DIRECTIONS FOR THIS TASK: All entries below must be given again exactly as they stand.

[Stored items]
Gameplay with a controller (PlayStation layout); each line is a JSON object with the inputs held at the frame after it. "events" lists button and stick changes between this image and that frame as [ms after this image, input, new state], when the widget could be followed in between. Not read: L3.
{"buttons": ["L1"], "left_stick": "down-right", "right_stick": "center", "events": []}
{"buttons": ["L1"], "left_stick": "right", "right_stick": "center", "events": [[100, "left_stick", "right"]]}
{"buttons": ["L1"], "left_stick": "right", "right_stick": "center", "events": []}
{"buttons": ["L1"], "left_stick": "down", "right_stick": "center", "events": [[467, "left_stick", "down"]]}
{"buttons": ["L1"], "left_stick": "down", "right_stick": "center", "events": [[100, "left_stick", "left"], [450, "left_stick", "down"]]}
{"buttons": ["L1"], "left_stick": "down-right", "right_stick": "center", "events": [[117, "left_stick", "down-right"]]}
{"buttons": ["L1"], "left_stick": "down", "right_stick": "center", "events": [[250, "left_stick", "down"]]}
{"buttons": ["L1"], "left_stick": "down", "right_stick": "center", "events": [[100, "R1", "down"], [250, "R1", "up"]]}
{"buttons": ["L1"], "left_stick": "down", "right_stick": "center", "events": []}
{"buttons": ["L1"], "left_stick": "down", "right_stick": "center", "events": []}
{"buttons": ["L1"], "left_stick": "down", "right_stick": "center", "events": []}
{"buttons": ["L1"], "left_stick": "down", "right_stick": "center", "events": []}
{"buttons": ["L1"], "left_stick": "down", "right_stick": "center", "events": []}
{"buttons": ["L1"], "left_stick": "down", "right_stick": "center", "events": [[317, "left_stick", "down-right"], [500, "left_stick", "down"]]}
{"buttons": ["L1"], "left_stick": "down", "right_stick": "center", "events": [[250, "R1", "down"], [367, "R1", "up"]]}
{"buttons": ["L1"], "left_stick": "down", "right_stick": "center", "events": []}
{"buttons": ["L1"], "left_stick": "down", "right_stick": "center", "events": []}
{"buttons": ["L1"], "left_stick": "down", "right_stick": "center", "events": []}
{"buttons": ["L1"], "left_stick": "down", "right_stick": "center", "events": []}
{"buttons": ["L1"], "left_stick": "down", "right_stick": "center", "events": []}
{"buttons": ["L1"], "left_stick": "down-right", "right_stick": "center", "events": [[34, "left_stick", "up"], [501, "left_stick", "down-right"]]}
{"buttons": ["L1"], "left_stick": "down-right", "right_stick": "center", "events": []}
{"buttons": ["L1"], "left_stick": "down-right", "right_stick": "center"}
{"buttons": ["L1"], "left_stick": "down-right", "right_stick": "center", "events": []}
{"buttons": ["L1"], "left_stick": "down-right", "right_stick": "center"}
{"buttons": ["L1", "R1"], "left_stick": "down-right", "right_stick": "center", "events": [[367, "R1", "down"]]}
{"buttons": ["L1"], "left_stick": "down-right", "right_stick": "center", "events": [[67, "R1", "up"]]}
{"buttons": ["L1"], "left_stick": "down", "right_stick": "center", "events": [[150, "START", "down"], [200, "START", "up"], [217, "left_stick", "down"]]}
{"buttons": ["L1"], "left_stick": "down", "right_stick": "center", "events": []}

RESPONSE BELOW:
Gameplay with a controller (PlayStation layout); each line is a JSON object with the inputs held at the frame after it. "events" lists button and stick changes between this image and that frame as [ms after this image, input, new state], when the widget could be followed in between. Not read: L3.
{"buttons": ["L1"], "left_stick": "down-right", "right_stick": "center", "events": []}
{"buttons": ["L1"], "left_stick": "right", "right_stick": "center", "events": [[100, "left_stick", "right"]]}
{"buttons": ["L1"], "left_stick": "right", "right_stick": "center", "events": []}
{"buttons": ["L1"], "left_stick": "down", "right_stick": "center", "events": [[467, "left_stick", "down"]]}
{"buttons": ["L1"], "left_stick": "down", "right_stick": "center", "events": [[100, "left_stick", "left"], [450, "left_stick", "down"]]}
{"buttons": ["L1"], "left_stick": "down-right", "right_stick": "center", "events": [[117, "left_stick", "down-right"]]}
{"buttons": ["L1"], "left_stick": "down", "right_stick": "center", "events": [[250, "left_stick", "down"]]}
{"buttons": ["L1"], "left_stick": "down", "right_stick": "center", "events": [[100, "R1", "down"], [250, "R1", "up"]]}
{"buttons": ["L1"], "left_stick": "down", "right_stick": "center", "events": []}
{"buttons": ["L1"], "left_stick": "down", "right_stick": "center", "events": []}
{"buttons": ["L1"], "left_stick": "down", "right_stick": "center", "events": []}
{"buttons": ["L1"], "left_stick": "down", "right_stick": "center", "events": []}
{"buttons": ["L1"], "left_stick": "down", "right_stick": "center", "events": []}
{"buttons": ["L1"], "left_stick": "down", "right_stick": "center", "events": [[317, "left_stick", "down-right"], [500, "left_stick", "down"]]}
{"buttons": ["L1"], "left_stick": "down", "right_stick": "center", "events": [[250, "R1", "down"], [367, "R1", "up"]]}
{"buttons": ["L1"], "left_stick": "down", "right_stick": "center", "events": []}
{"buttons": ["L1"], "left_stick": "down", "right_stick": "center", "events": []}
{"buttons": ["L1"], "left_stick": "down", "right_stick": "center", "events": []}
{"buttons": ["L1"], "left_stick": "down", "right_stick": "center", "events": []}
{"buttons": ["L1"], "left_stick": "down", "right_stick": "center", "events": []}
{"buttons": ["L1"], "left_stick": "down-right", "right_stick": "center", "events": [[34, "left_stick", "up"], [501, "left_stick", "down-right"]]}
{"buttons": ["L1"], "left_stick": "down-right", "right_stick": "center", "events": []}
{"buttons": ["L1"], "left_stick": "down-right", "right_stick": "center"}
{"buttons": ["L1"], "left_stick": "down-right", "right_stick": "center", "events": []}
{"buttons": ["L1"], "left_stick": "down-right", "right_stick": "center"}
{"buttons": ["L1", "R1"], "left_stick": "down-right", "right_stick": "center", "events": [[367, "R1", "down"]]}
{"buttons": ["L1"], "left_stick": "down-right", "right_stick": "center", "events": [[67, "R1", "up"]]}
{"buttons": ["L1"], "left_stick": "down", "right_stick": "center", "events": [[150, "START", "down"], [200, "START", "up"], [217, "left_stick", "down"]]}
{"buttons": ["L1"], "left_stick": "down", "right_stick": "center", "events": []}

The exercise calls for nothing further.